═════ Data for this exercise
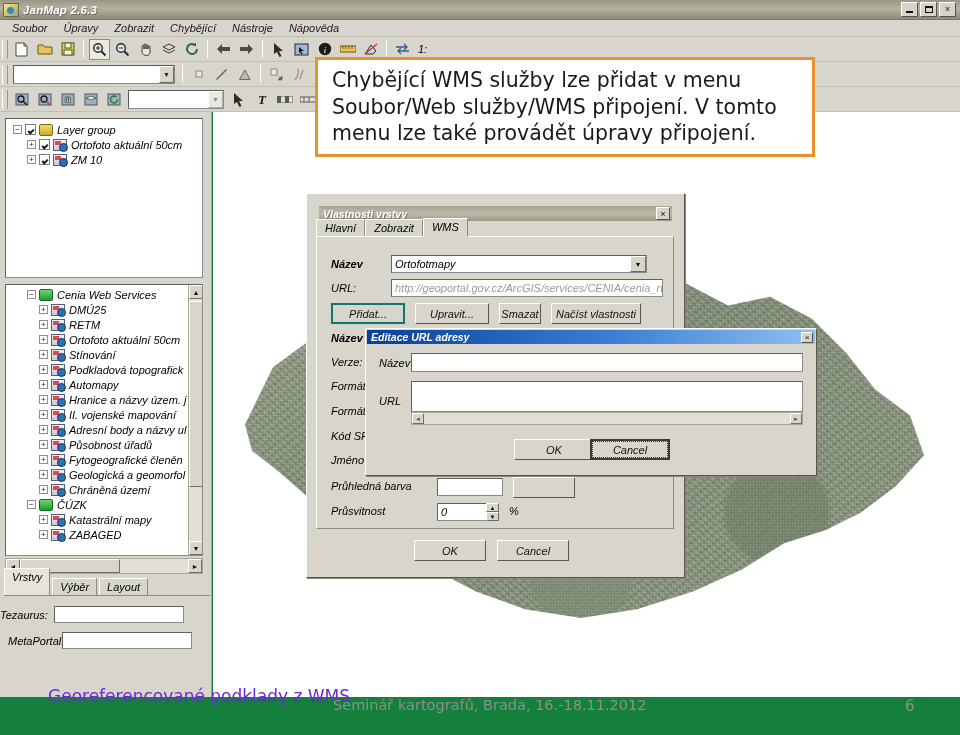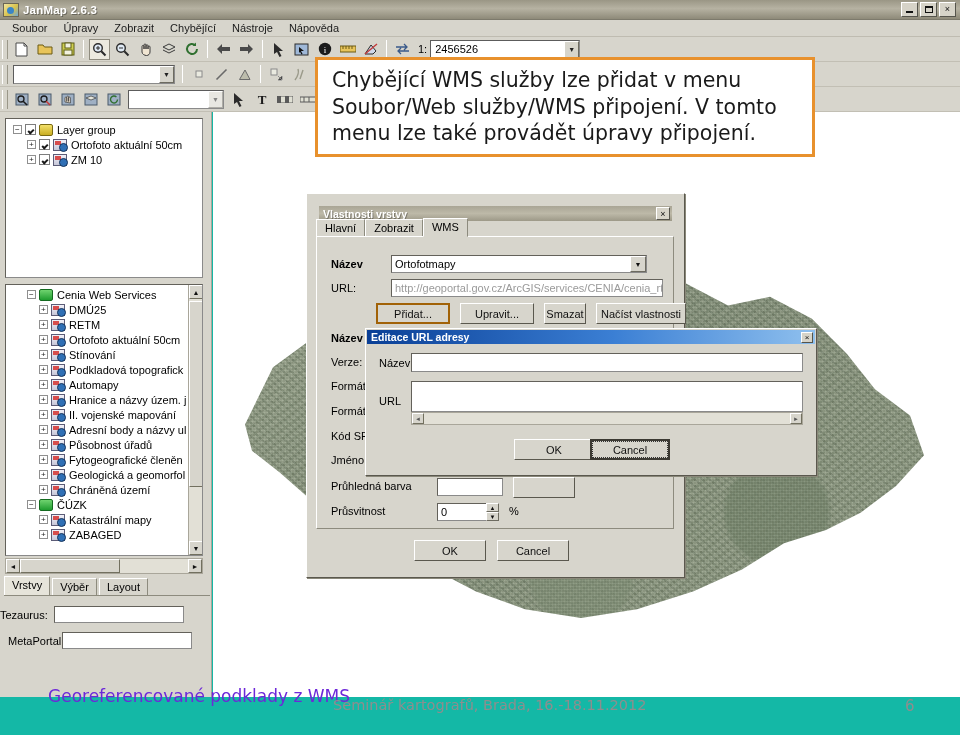"JanMap 2.6.3" #app { background: #14b8a6 -> #15803d; font-style: none -> italic }
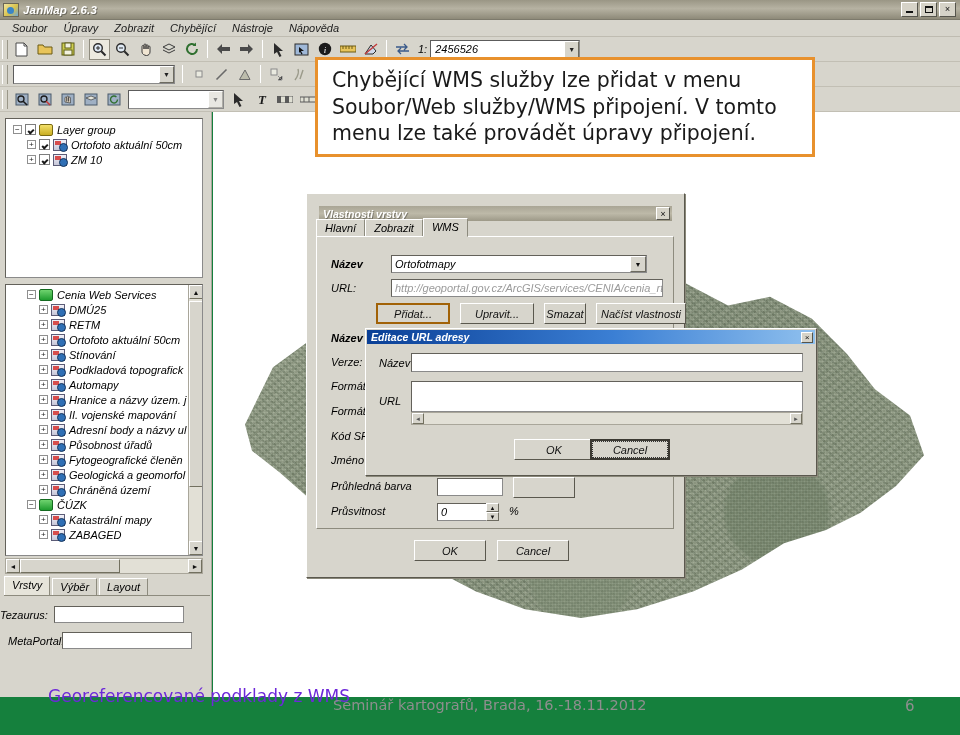"2456526" div.combo { html: <div> <div>2456526</div> <div>▼</div> </div> -> none }
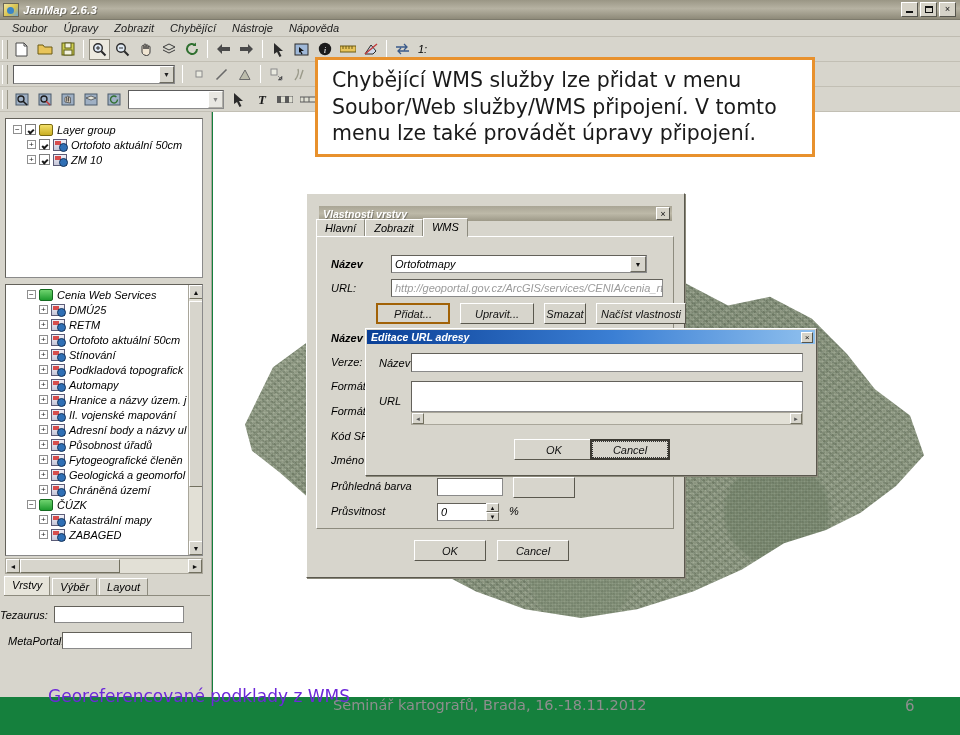"Přidat..." .btn.default { border: 2px solid #a16207 -> 2px solid #0f766e; margin-left: 45px -> none }
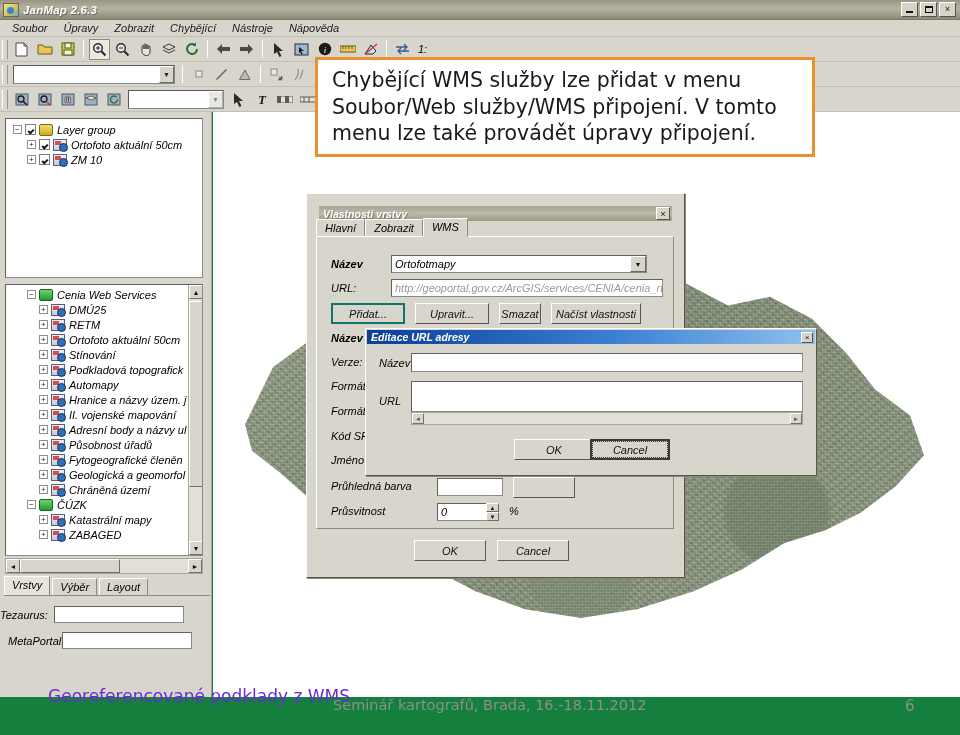"Vrstvy" .ltab.active { height: 20px -> 28px }
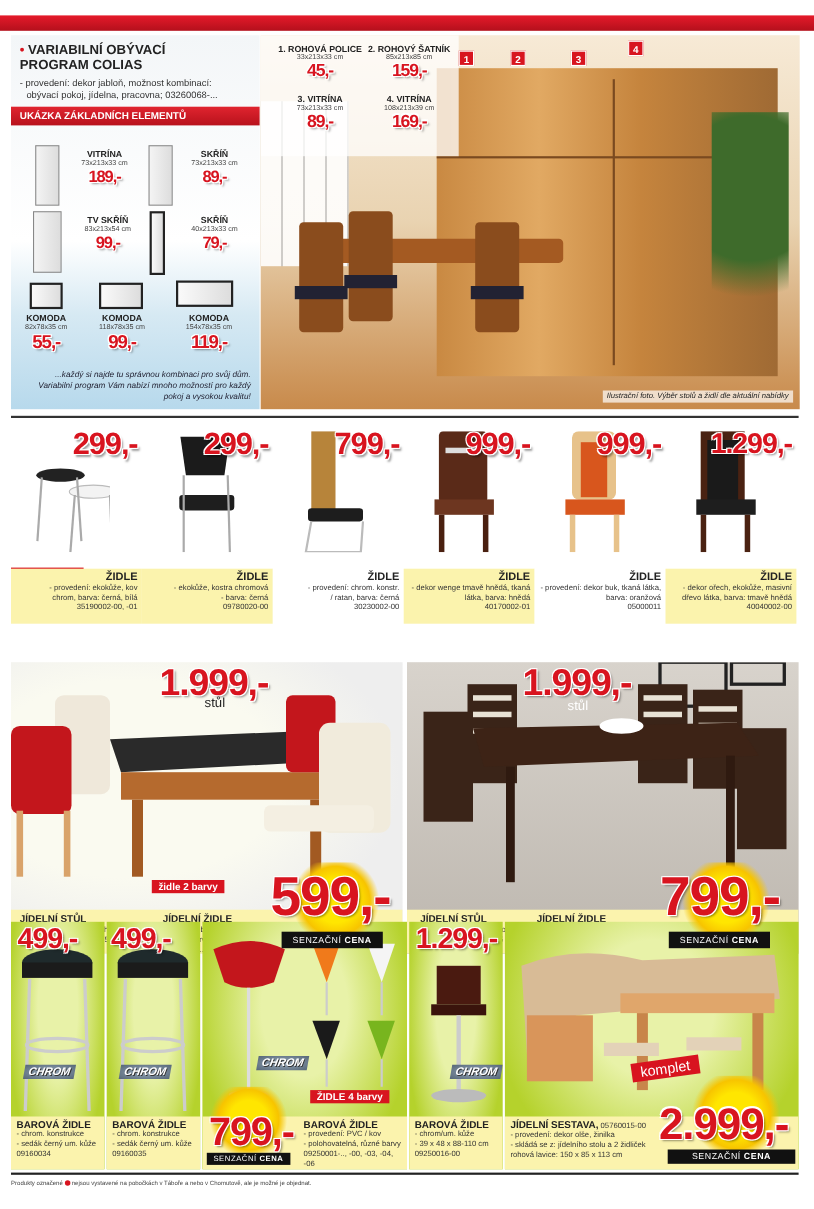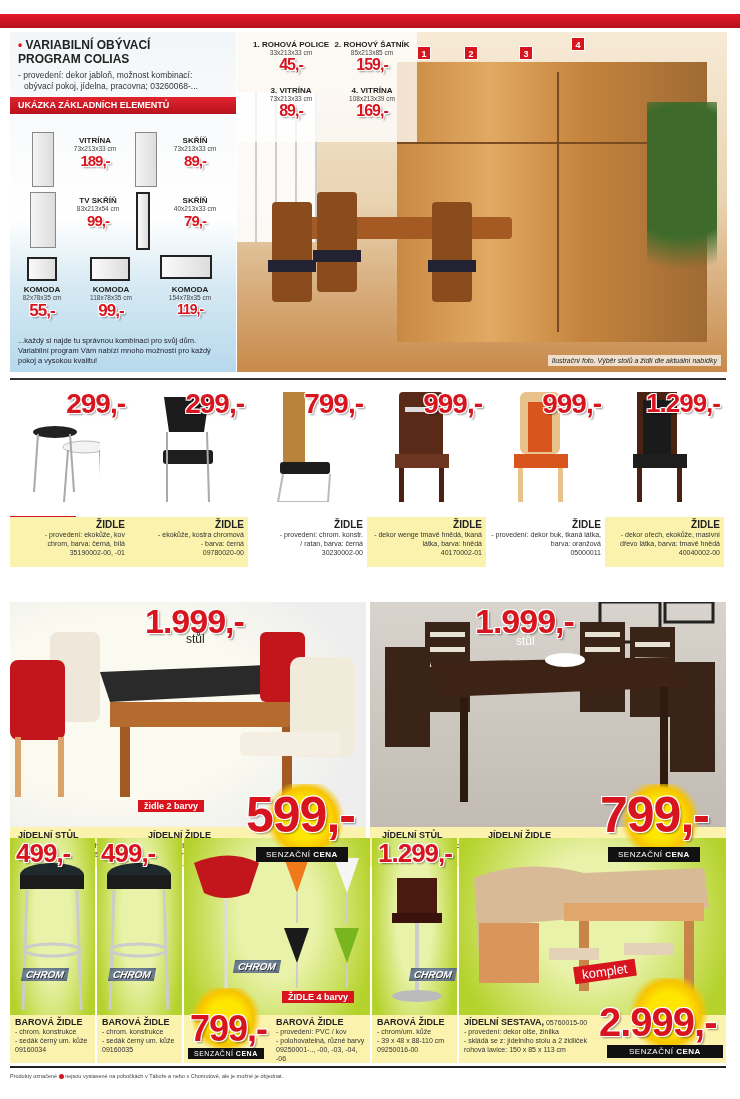"119,-" div.pr { font-size: 14px -> 17px }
══════════
### What you should do
One exact copy of the data is required, and it should hold no pictures.

### Result for this task
"JanMap 2.6.3" #app { background: #14b8a6 -> #15803d; font-style: none -> italic }
"2456526" div.combo { html: <div> <div>2456526</div> <div>▼</div> </div> -> none }
"Přidat..." .btn.default { border: 2px solid #a16207 -> 2px solid #0f766e; margin-left: 45px -> none }
"Vrstvy" .ltab.active { height: 20px -> 28px }
"119,-" div.pr { font-size: 14px -> 17px }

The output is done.